CONSIGNE A: Citez fidèlement le passage de l'article sur le déclin de la bière qui commence par les mots contenant « Il me parle » et se termine par « maintenant 5000 caisses. ».
CONSIGNE B:
Répondez brièvement aux questions suivantes à partir de l'article sur le déclin de la bière.
(i) À quel âge Lachlan Fontaine a-t-il rejoint les Capitales de Québec ?
(ii) Pendant combien d'années Réjean Soucy a-t-il travaillé dans le monde de la bière ?
(iii) En quelle année les mesures contre l'alcool au volant ont-elles été durcies ?

+++ TEXTE DE LA PAGE

Les coachs pour la bière
Lachlan Fontaine est un ancien choix des Mariners de Seattle. À 20 ans, il rejoignait les Capitales de Québec. C’était en 2016. Il ne jouait pas beaucoup et s’est mis à boire un peu et finalement beaucoup. En surpoids, il avait mal partout quelques années plus tard et il a décidé de tout arrêter. L’athlète de Vancouver est aujourd’hui entraîneur adjoint chez les Capitales. Il est bien placé pour voir comment tout a changé en 9 ans.

Une petite bière après un match, il n’y a pas mal juste les deux autres entraîneurs québécois qui en prennent.
«Il y a une grosse tendance parmi les joueurs. Ils pensent beaucoup plus à la longévité de leur carrière. Ils veulent jouer plus longtemps et être en santé plus longtemps. On a tous vu comment d’anciens joueurs qui ne faisaient pas attention sont devenus. Est-ce que ça arrive aux gars d’aller au bar et prendre plein de bières? Oui. Mais beaucoup moins souvent. Là, ils se réunissent à leur condo ou à l’hôtel pour joueur à des jeux vidéo, par exemple».
Le déclin de la bière, vu par un gars dans la bière
Durant 42 ans, Réjean Soucy a travaillé dans le monde de la bière comme représentant avec les grandes brasseries. Fraîchement retraité, il a été aux premières loges pour assister au déclin de la consommation de bière.
Il me parle de plusieurs bars et tavernes qui vendaient vingt, trente et même quarante mille caisses de bière par année il y a 15-20 ans. Aujourd’hui, soit qu’ils sont fermés ou soit qu’ils en vendent maintenant 5000 caisses.
«La bière, ça se vendait parce que le monde socialisait. Quand tu as un peu de temps, tu prends de la bière. C’est comme si la nouvelle génération ne socialisait plus autant et il faut que tout aille vite», raconte M. Soucy.
Proche du monde du sport, il constate la même chose. «Après un match, les journalistes rentrent et presque tout le monde est parti, ça ne prend pas de bière».
Deux gros coups ont contribué à tout ça à son avis.
Le volant et la cigarette
La première, ce sont les mesures contre l’alcool au volant. Des mesures qui ont été durcies en 2012, exigeant la tolérance zéro sur l’alcool avant 22 ans.
Ensuite, ç’a été l’interdiction de fumer dans les bars. «Les bons buveurs sont des fumeurs», rappelle Réjean Soucy.
Tout ça a mené à la fermeture de bars, de tavernes et de discothèques. Ça fait moins d’endroits où socialiser pour les jeunes, qui socialisent moins qu’avant aussi.

++++++
+++ JEU DE DONNÉES

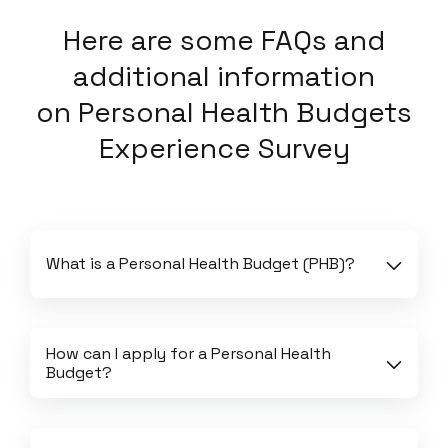
Here
are some FAQs and
additional information
on
Personal Health Budgets
Experience Survey
What is a Personal Health Budget (PHB)?
How can I apply for a Personal Health 
Budget?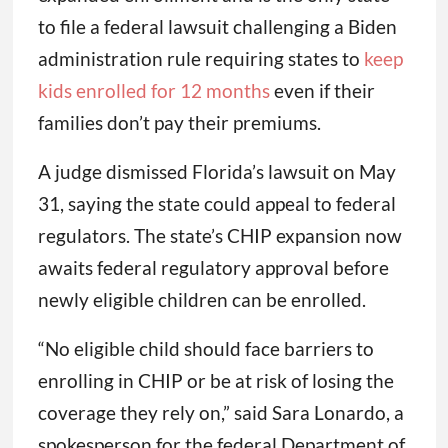
to file a federal lawsuit challenging a Biden
administration rule requiring states to
keep
kids enrolled for 12 months
even if their
families don’t pay their premiums.
A judge dismissed Florida’s lawsuit on May
31, saying the state could appeal to federal
regulators. The state’s CHIP expansion now
awaits federal regulatory approval before
newly eligible children can be enrolled.
“No eligible child should face barriers to
enrolling in CHIP or be at risk of losing the
coverage they rely on,” said Sara Lonardo, a
spokesperson for the federal Department of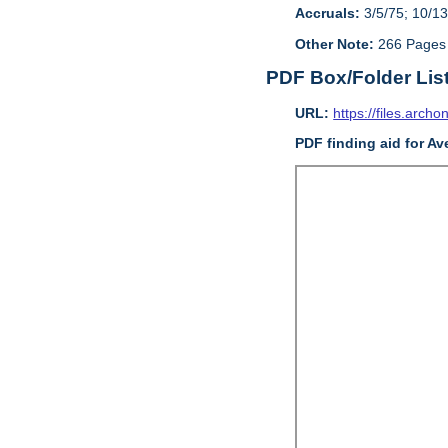
Accruals:
3/5/75; 10/13
Other Note:
266 Pages
PDF Box/Folder Lis
URL:
https://files.archo
PDF finding aid for Av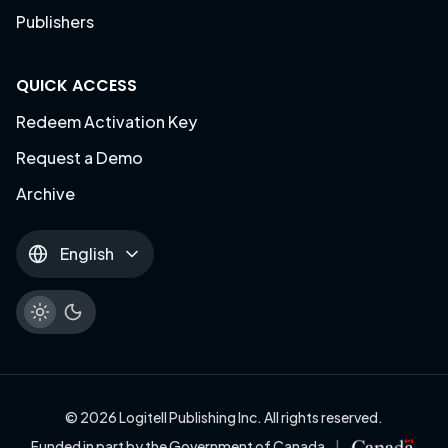
Publishers
QUICK ACCESS
Redeem Activation Key
Request a Demo
Archive
English
© 2026 Logitell Publishing Inc. All rights reserved.
Funded in part by the Government of Canada
|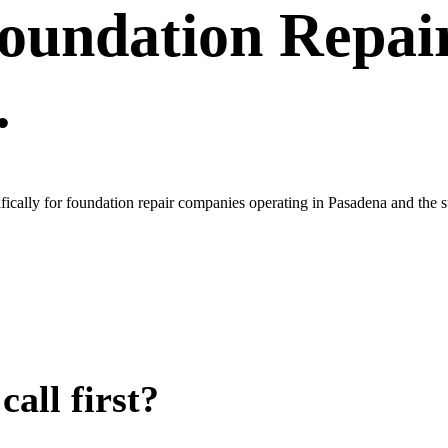
oundation Repai
.
fically for foundation repair companies operating in Pasadena and the
all first?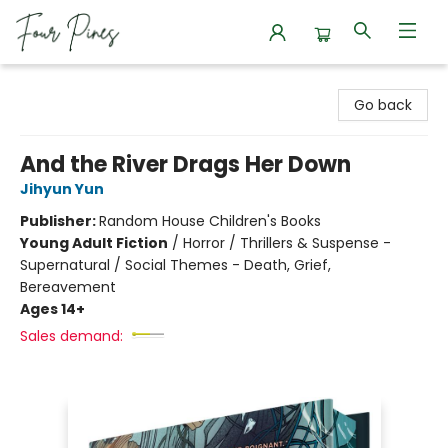
Four Pines Bookstore
Go back
And the River Drags Her Down
Jihyun Yun
Publisher:
Random House Children's Books
Young Adult Fiction
/
Horror / Thrillers & Suspense -
Supernatural / Social Themes - Death, Grief,
Bereavement
Ages 14+
Sales demand: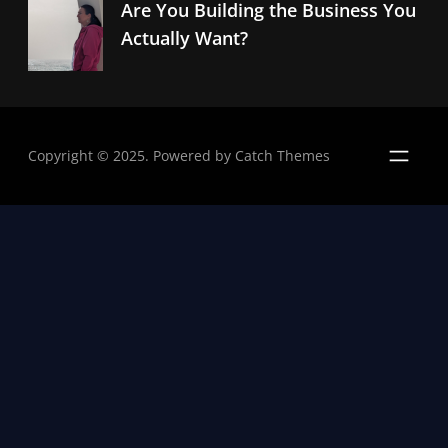
Are You Building the Business You
Actually Want?
Copyright © 2025. Powered by
Catch Themes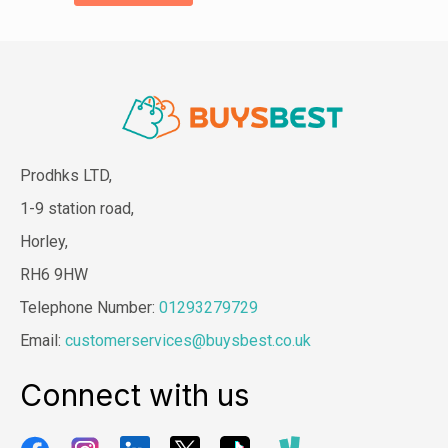
Prodhks LTD,
1-9 station road,
Horley,
RH6 9HW
Telephone Number:
01293279729
Email:
customerservices@buysbest.co.uk
Connect with us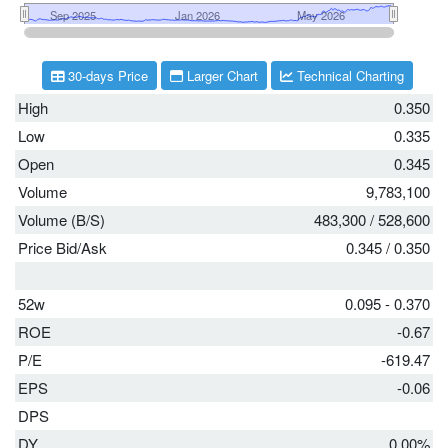
30-days Price
Larger Chart
Technical Charting
High
0.350
Low
0.335
Open
0.345
Volume
9,783,100
Volume (B/S)
483,300
/
528,600
Price Bid/Ask
0.345
/
0.350
52w
0.095 - 0.370
ROE
-0.67
P/E
-619.47
EPS
-0.06
DPS
DY
0.00%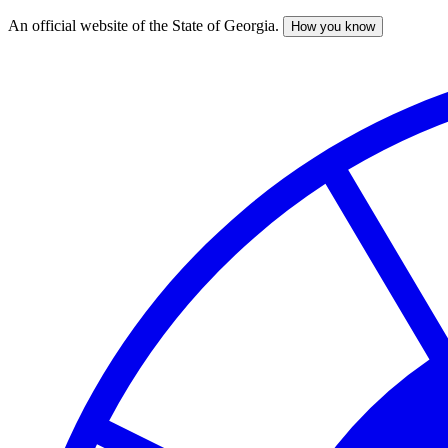
An official website of the State of Georgia.
How you know
Skip
to
main
content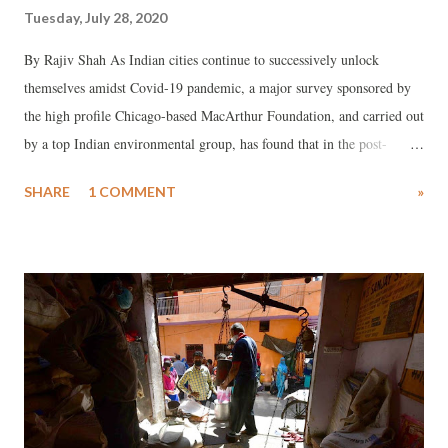
Tuesday, July 28, 2020
By Rajiv Shah As Indian cities continue to successively unlock
themselves amidst Covid-19 pandemic, a major survey sponsored by
the high profile Chicago-based MacArthur Foundation, and carried out
by a top Indian environmental group, has found that in the post-
lockdown period a whopping 34 per cent of those not owning vehicles
SHARE
1 COMMENT
»
would be buying new four wheelers, while 23 per cent said they
would go in for two wheelers.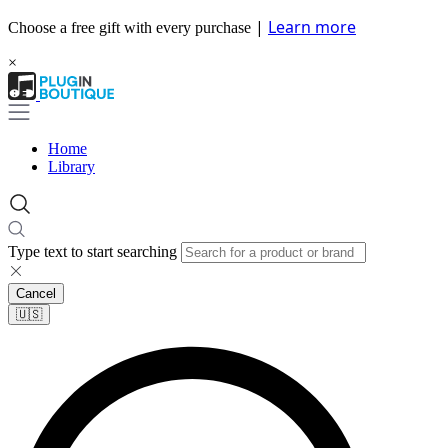
|
Learn more
Choose a free gift with every purchase
×
Home
Library
Type text to start searching
Cancel
🇺🇸​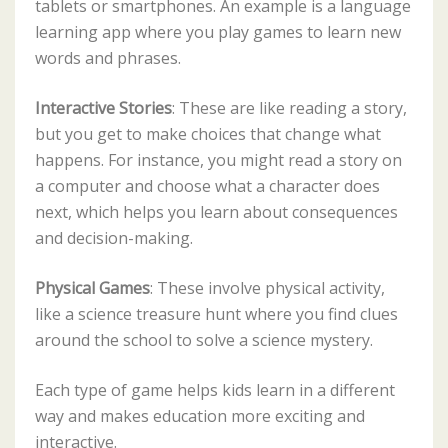
tablets or smartphones. An example is a language
learning app where you play games to learn new
words and phrases.
Interactive Stories
: These are like reading a story,
but you get to make choices that change what
happens. For instance, you might read a story on
a computer and choose what a character does
next, which helps you learn about consequences
and decision-making.
Physical Games
: These involve physical activity,
like a science treasure hunt where you find clues
around the school to solve a science mystery.
Each type of game helps kids learn in a different
way and makes education more exciting and
interactive.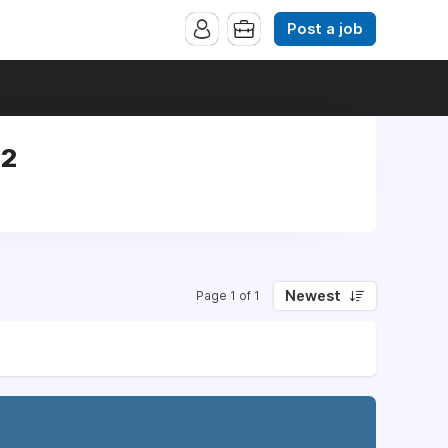
Post a job
42
Newest
Page 1 of 1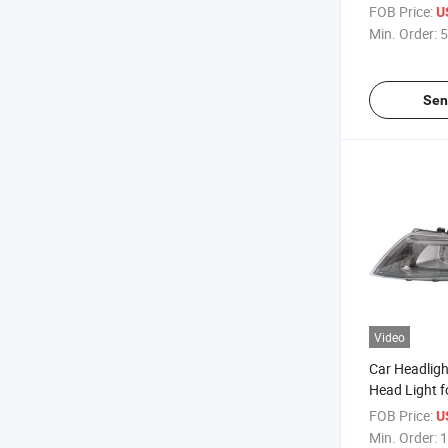
Sport 2020
FOB Price:
U
Min. Order:
5
Sen
Video
Car Headligh
Head Light f
2014 - 2015
FOB Price:
U
Min. Order:
1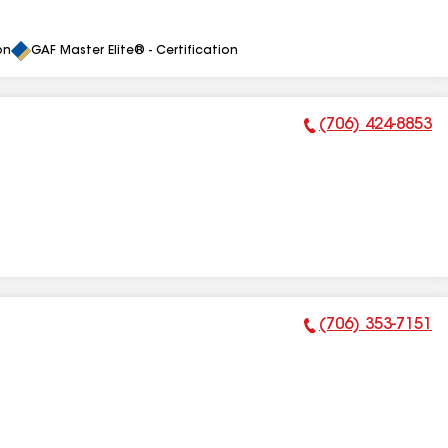
on
GAF Master Elite® - Certification
(706) 424-8853
Phone Number:
(706) 353-7151
Phone Number: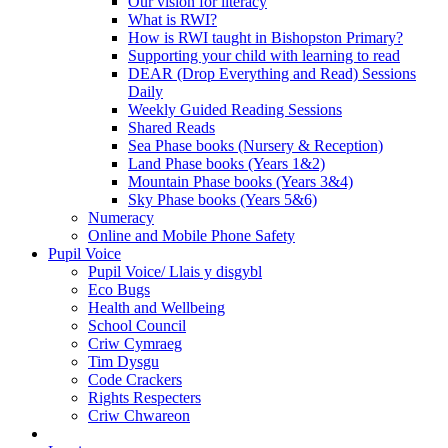
Our vision for literacy
What is RWI?
How is RWI taught in Bishopston Primary?
Supporting your child with learning to read
DEAR (Drop Everything and Read) Sessions
Daily
Weekly Guided Reading Sessions
Shared Reads
Sea Phase books (Nursery & Reception)
Land Phase books (Years 1&2)
Mountain Phase books (Years 3&4)
Sky Phase books (Years 5&6)
Numeracy
Online and Mobile Phone Safety
Pupil Voice
Pupil Voice/ Llais y disgybl
Eco Bugs
Health and Wellbeing
School Council
Criw Cymraeg
Tim Dysgu
Code Crackers
Rights Respecters
Criw Chwareon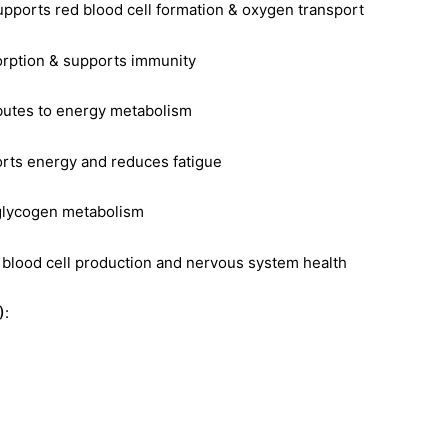
supports red blood cell formation & oxygen transport
orption & supports immunity
ibutes to energy metabolism
orts energy and reduces fatigue
 glycogen metabolism
d blood cell production and nervous system health
)
: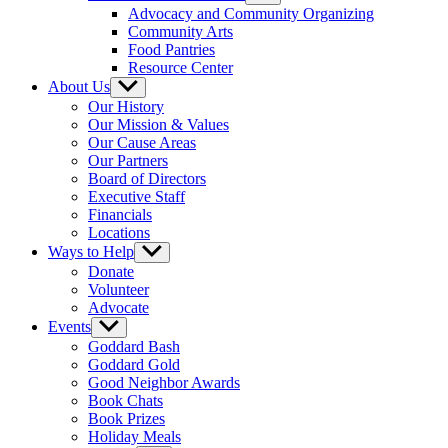
sub
Advocacy and Community Organizing
menu
Community Arts
Food Pantries
Resource Center
About Us
Show
sub
Our History
menu
Our Mission & Values
Our Cause Areas
Our Partners
Board of Directors
Executive Staff
Financials
Locations
Ways to Help
Show
sub
Donate
menu
Volunteer
Advocate
Events
Show
sub
Goddard Bash
menu
Goddard Gold
Good Neighbor Awards
Book Chats
Book Prizes
Holiday Meals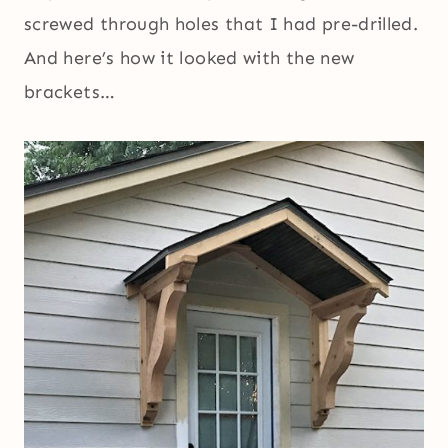
screwed through holes that I had pre-drilled.
And here’s how it looked with the new
brackets…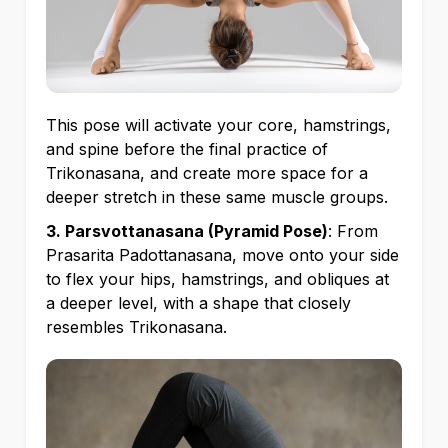
This pose will activate your core, hamstrings,
and spine before the final practice of
Trikonasana, and create more space for a
deeper stretch in these same muscle groups.
3. Parsvottanasana (Pyramid Pose)
: From
Prasarita Padottanasana, move onto your side
to flex your hips, hamstrings, and obliques at
a deeper level, with a shape that closely
resembles Trikonasana.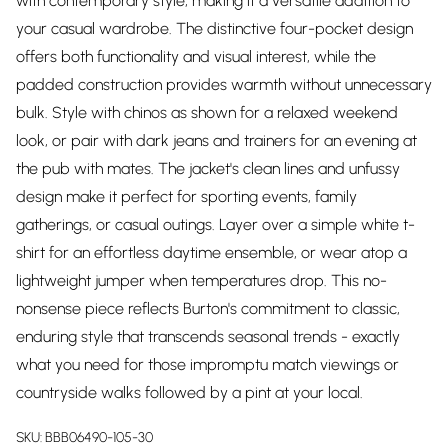
with contemporary style, making it a versatile addition to
your casual wardrobe. The distinctive four-pocket design
offers both functionality and visual interest, while the
padded construction provides warmth without unnecessary
bulk. Style with chinos as shown for a relaxed weekend
look, or pair with dark jeans and trainers for an evening at
the pub with mates. The jacket's clean lines and unfussy
design make it perfect for sporting events, family
gatherings, or casual outings. Layer over a simple white t-
shirt for an effortless daytime ensemble, or wear atop a
lightweight jumper when temperatures drop. This no-
nonsense piece reflects Burton's commitment to classic,
enduring style that transcends seasonal trends - exactly
what you need for those impromptu match viewings or
countryside walks followed by a pint at your local.
SKU:
BBB06490-105-30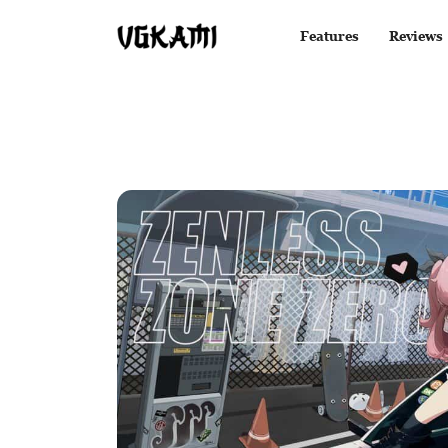
Features
Reviews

++++++

SOLUTION PROPOSÉE A:
Il me parle de plusieurs bars et tavernes qui vendaient vingt, trente et même quarante mille caisses de bière par année il y a 15-20 ans. Aujourd’hui, soit qu’ils sont fermés ou soit qu’ils en vendent maintenant 5000 caisses.

SOLUTION PROPOSÉE B:
(i) Il avait 20 ans.
(ii) Il y a travaillé pendant 42 ans.
(iii) Elles ont été durcies en 2012.